Mit 36 empfand ich keinen mehr als »Autorität« – nicht einmal Larry,
nicht mehr. Grandpa Harry war zwar unverändert gutherzig, wurde aber immer
eigenartiger; selbst für mich (einen Ausbund an Toleranz, wie ich mich selbst
sah) waren Harrys frühere Marotten auf der Bühne erträglicher gewesen. Selbst
Mrs. Hadley war nicht mehr die Autorität, als die ich sie einmal gesehen hatte,
und selbst die Ratschläge meiner besten Freundin Elaine befolgte ich nicht mehr
vorbehaltlos. (Schließlich war Elaine in Beziehungen kein bisschen besser –
oder zuverlässiger – als ich.) Miss Frost hätte ich vermutlich – selbst im
besserwisserischen Alter von 36 – immer noch als Autorität betrachtet, doch ich
hörte nichts von ihr.
Ich beherzigte, wenn auch zögernd, Herm Hoyts Rat: Als ich das
nächste Mal Arthur begegnete, der nicht nur Ringer und in meinem Alter war,
sondern wie ich auch um den See im Central Park joggte, fragte ich ihn, ob die
Einladung immer noch galt, meine bescheidenen Fertigkeiten als Ringer im New
York Athletic Club zu trainieren – und meinte damit: nun, da Arthur wusste,
dass ich bisexuell und kein echter Ringer war und lernen wollte, mich besser zu
verteidigen.
[530] Armer Arthur. Er gehörte zu den wohlmeinenden Heteros, die nicht
im Traum daran dachten, zu Schwulen gemein oder auch nur im Entferntesten
unfreundlich zu sein. Arthur war ein liberaler, aufgeschlossener New Yorker,
ausgesprochen fair und zu Recht stolz darauf; er wollte auch unbedingt alles
»richtig« machen. Ich sah auch, wie er mit sich kämpfte, weil er es »falsch«
gefunden hätte, mich nicht in seinen Ringerclub einzuladen, nur weil ich… um
mit Onkel Bob zu sprechen, vom anderen Ufer war.

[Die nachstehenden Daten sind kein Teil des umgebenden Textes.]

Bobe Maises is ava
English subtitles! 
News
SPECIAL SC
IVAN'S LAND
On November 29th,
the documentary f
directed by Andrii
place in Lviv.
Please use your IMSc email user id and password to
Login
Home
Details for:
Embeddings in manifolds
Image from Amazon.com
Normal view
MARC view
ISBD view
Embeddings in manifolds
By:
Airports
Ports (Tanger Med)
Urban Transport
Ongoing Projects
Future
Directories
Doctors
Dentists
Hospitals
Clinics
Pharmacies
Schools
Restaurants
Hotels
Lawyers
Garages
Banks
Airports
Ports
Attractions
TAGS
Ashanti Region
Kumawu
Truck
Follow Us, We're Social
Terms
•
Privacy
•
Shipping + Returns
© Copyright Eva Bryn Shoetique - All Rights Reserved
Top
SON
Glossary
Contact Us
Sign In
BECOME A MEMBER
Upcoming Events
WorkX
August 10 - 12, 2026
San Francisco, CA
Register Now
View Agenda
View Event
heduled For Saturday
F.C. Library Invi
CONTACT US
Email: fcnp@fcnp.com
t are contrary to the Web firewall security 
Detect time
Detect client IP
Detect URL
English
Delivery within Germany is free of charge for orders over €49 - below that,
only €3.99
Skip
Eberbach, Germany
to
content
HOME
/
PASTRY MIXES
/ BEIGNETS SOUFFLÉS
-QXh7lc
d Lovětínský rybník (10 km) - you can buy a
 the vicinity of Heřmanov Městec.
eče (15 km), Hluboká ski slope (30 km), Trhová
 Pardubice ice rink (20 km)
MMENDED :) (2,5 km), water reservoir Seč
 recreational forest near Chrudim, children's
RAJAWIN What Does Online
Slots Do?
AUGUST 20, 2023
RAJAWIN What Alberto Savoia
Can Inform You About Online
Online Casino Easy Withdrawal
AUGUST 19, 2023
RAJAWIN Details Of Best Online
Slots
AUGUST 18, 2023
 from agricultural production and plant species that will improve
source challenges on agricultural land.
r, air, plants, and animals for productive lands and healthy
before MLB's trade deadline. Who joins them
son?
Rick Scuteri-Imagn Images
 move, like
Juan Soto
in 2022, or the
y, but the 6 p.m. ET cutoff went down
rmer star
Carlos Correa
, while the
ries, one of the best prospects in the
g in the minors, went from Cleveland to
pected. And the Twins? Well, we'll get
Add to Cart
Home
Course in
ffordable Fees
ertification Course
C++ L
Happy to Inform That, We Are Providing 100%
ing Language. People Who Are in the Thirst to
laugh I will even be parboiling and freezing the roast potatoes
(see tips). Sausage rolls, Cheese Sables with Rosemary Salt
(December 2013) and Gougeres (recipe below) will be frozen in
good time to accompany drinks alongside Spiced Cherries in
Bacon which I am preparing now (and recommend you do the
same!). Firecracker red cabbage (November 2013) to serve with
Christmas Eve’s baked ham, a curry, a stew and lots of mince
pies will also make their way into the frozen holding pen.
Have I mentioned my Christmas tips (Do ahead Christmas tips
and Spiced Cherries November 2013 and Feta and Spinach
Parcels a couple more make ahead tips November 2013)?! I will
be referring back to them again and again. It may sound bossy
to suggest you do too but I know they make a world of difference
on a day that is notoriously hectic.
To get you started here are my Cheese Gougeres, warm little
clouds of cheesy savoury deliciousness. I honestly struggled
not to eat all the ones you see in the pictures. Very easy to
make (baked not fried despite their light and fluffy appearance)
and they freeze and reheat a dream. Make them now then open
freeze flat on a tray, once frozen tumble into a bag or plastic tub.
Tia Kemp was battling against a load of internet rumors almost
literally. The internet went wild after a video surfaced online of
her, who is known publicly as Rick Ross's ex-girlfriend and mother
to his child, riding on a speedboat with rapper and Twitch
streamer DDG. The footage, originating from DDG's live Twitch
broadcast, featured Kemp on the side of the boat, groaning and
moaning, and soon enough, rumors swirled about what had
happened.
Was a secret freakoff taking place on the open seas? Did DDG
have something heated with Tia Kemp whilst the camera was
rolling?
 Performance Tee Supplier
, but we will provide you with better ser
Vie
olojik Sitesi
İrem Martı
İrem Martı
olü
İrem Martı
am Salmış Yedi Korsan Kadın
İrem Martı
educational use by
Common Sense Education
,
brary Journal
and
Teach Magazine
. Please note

Für meine schwulen Freunde war es ein Problem, dass ich bisexuell
war; entweder wollten sie partout nicht glauben, dass ich auch auf Frauen
stand, oder sie unterstellten mir, dass ich irgendwie unehrlich sei (und mich
nach allen Seiten absicherte), was mein Schwulsein betraf. Für die meisten
Heteromänner – selbst für einen so edlen wie Arthur – war ein bisexueller Mann
schlicht schwul. Was Heteromänner vom Bi-Sein mitbekamen, war nur der schwule Aspekt. Und das war der schwierige Teil, wenn
Arthur mit seinen Kameraden im Ringerverein über mich sprach.
Es war das Ende der freizügigen siebziger Jahre; auch wenn es nicht
unbedingt die Norm war, sexuelle Abweichungen zu akzeptieren, so war es in New
York doch fast normal – in liberalen Kreisen erwartete man, dass so etwas
akzeptiert wurde. Dennoch war es mir plötzlich auch peinlich, dass ich Arthur
mit meinem Ansinnen so in Verlegenheit gebracht hatte; ich hatte keine Ahnung
von den verbohrt reaktionären Elementen des New York Athletic Club zu einer
Zeit, als die ehrwürdige alte Institution noch eine rein männliche Bastion war.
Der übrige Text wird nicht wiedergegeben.